> _Exercise requirements_:
The answer is one number: how many lines in the data below hold "based".

----- Dataset content -----

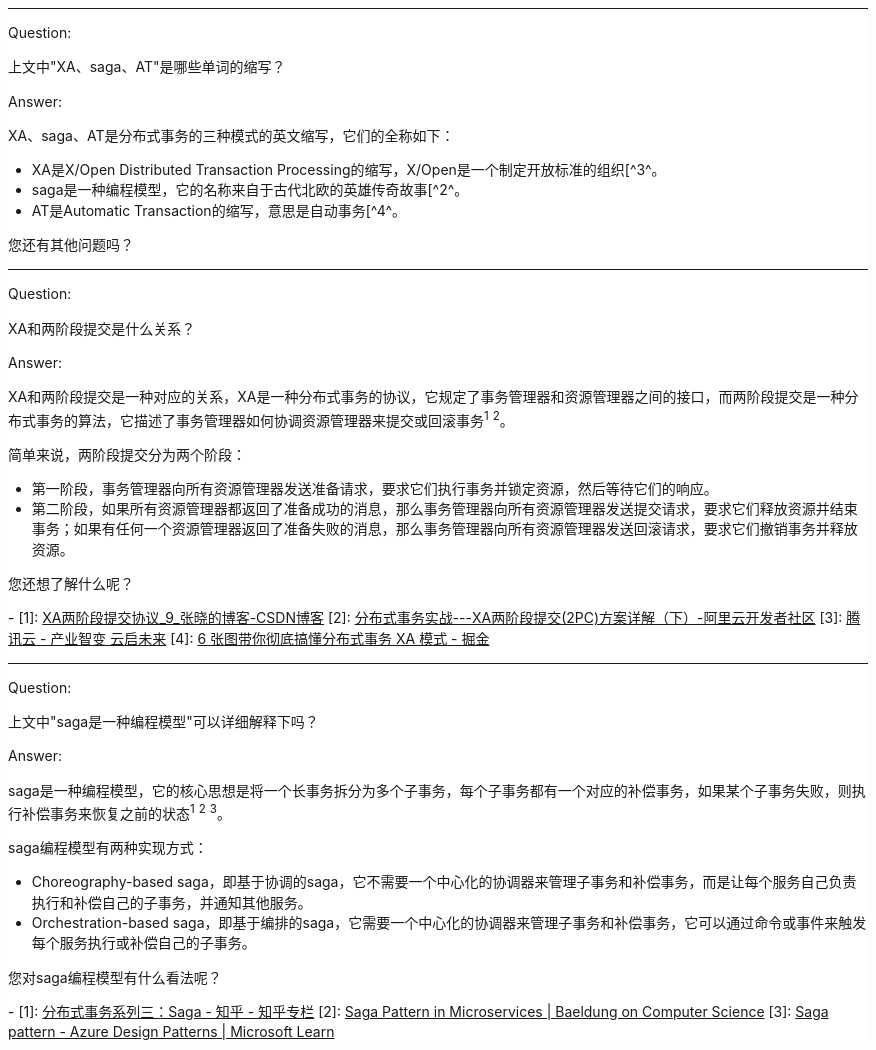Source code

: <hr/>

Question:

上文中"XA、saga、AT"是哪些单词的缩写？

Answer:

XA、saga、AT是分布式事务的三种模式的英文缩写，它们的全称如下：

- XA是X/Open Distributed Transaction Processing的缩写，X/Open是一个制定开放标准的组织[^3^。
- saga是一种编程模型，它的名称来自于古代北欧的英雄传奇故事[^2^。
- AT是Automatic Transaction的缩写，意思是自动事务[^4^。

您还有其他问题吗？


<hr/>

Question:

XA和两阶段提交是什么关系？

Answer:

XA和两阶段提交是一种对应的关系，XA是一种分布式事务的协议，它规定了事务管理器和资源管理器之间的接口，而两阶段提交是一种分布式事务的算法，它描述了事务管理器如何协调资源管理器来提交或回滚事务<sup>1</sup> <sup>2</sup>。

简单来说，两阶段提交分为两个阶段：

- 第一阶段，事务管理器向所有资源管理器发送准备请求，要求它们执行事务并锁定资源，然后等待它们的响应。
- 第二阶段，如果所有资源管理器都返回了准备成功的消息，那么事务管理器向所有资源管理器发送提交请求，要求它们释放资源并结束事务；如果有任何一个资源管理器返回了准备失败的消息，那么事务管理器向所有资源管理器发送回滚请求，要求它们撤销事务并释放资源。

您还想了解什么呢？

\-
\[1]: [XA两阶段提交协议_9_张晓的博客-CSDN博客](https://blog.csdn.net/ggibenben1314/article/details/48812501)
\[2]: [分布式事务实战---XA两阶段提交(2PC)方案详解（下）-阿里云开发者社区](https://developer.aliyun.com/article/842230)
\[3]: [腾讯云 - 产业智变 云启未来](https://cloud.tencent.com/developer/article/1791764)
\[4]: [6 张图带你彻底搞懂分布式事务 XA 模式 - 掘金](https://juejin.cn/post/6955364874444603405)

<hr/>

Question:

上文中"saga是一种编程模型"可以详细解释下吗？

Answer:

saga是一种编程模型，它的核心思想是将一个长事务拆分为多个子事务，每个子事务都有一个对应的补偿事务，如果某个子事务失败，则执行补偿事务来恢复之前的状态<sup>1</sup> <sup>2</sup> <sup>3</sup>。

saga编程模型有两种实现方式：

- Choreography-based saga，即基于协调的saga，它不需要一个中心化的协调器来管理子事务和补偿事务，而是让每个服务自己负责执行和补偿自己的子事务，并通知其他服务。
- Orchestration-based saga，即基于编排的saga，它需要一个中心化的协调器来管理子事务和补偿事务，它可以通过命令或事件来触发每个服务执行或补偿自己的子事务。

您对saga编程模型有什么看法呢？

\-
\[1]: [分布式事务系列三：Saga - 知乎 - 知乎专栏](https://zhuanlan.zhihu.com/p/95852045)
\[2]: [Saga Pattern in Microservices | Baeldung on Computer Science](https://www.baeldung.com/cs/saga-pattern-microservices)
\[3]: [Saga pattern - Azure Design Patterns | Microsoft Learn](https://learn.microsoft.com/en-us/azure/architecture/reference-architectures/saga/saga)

-----
----- Dataset content -----

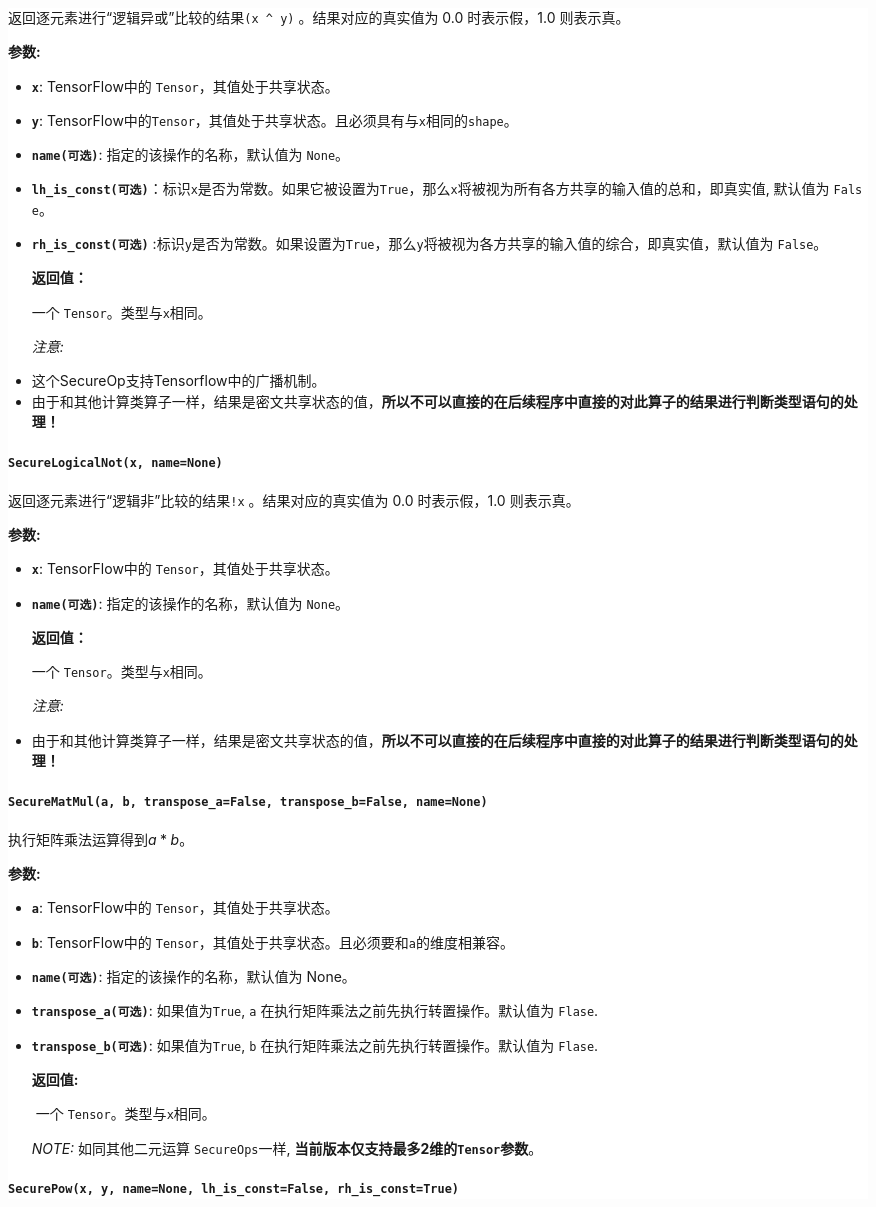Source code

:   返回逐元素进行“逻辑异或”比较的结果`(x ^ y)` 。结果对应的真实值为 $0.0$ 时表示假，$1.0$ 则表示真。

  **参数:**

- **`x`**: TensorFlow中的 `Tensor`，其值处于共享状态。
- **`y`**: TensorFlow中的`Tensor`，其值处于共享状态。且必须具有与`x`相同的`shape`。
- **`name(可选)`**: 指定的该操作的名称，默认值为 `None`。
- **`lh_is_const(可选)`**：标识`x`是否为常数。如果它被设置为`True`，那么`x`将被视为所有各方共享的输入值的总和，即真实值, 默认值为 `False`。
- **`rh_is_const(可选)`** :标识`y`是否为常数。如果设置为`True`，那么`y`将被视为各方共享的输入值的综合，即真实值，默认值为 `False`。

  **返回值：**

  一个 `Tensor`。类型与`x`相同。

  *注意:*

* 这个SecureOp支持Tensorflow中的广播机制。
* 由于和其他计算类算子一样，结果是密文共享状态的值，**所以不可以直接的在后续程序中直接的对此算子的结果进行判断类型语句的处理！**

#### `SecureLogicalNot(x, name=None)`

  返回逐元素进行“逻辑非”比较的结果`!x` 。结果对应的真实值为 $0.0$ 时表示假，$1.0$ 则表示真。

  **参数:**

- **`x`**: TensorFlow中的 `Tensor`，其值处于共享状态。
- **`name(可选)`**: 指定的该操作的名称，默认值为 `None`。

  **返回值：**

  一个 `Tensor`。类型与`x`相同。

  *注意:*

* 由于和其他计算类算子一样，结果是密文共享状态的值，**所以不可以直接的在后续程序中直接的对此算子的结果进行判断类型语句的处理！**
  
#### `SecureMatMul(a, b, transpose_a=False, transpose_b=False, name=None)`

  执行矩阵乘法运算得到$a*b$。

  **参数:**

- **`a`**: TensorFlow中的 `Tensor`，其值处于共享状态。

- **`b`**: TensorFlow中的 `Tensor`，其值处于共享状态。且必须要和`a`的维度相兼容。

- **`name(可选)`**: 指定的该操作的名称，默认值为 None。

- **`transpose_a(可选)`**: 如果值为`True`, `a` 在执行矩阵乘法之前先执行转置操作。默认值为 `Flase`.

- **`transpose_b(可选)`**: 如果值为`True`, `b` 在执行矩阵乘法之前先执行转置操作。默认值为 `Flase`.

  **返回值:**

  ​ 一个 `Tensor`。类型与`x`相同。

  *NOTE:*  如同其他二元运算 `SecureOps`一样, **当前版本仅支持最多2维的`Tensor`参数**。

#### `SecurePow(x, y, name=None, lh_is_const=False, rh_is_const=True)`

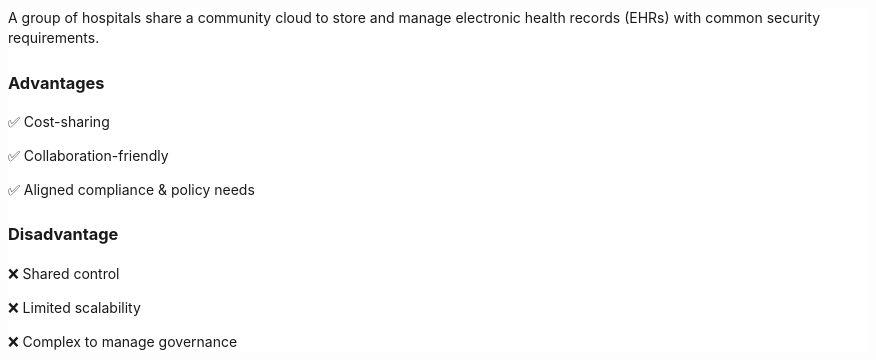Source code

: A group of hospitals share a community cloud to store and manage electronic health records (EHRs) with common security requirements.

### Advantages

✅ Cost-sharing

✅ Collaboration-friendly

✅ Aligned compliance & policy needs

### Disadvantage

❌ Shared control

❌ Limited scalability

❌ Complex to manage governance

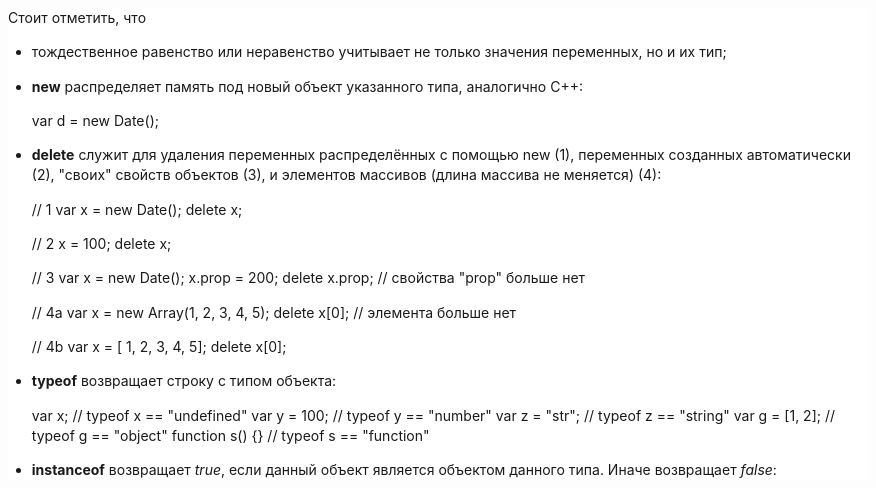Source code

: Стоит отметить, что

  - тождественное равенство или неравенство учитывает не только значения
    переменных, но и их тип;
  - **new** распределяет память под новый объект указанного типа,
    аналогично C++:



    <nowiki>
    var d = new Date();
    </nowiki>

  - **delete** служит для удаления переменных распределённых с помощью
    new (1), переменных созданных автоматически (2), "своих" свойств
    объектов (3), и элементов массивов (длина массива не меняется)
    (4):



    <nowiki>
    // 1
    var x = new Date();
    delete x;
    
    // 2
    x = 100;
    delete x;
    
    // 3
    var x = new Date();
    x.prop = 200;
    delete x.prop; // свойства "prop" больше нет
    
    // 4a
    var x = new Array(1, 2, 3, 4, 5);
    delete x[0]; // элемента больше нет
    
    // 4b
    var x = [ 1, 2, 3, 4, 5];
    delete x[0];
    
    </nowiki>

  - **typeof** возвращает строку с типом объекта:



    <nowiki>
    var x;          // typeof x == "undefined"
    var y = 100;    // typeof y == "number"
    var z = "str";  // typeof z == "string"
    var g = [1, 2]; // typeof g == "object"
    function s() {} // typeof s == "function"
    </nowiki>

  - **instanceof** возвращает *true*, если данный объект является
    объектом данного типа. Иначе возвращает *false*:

-----

> _Written response_:
2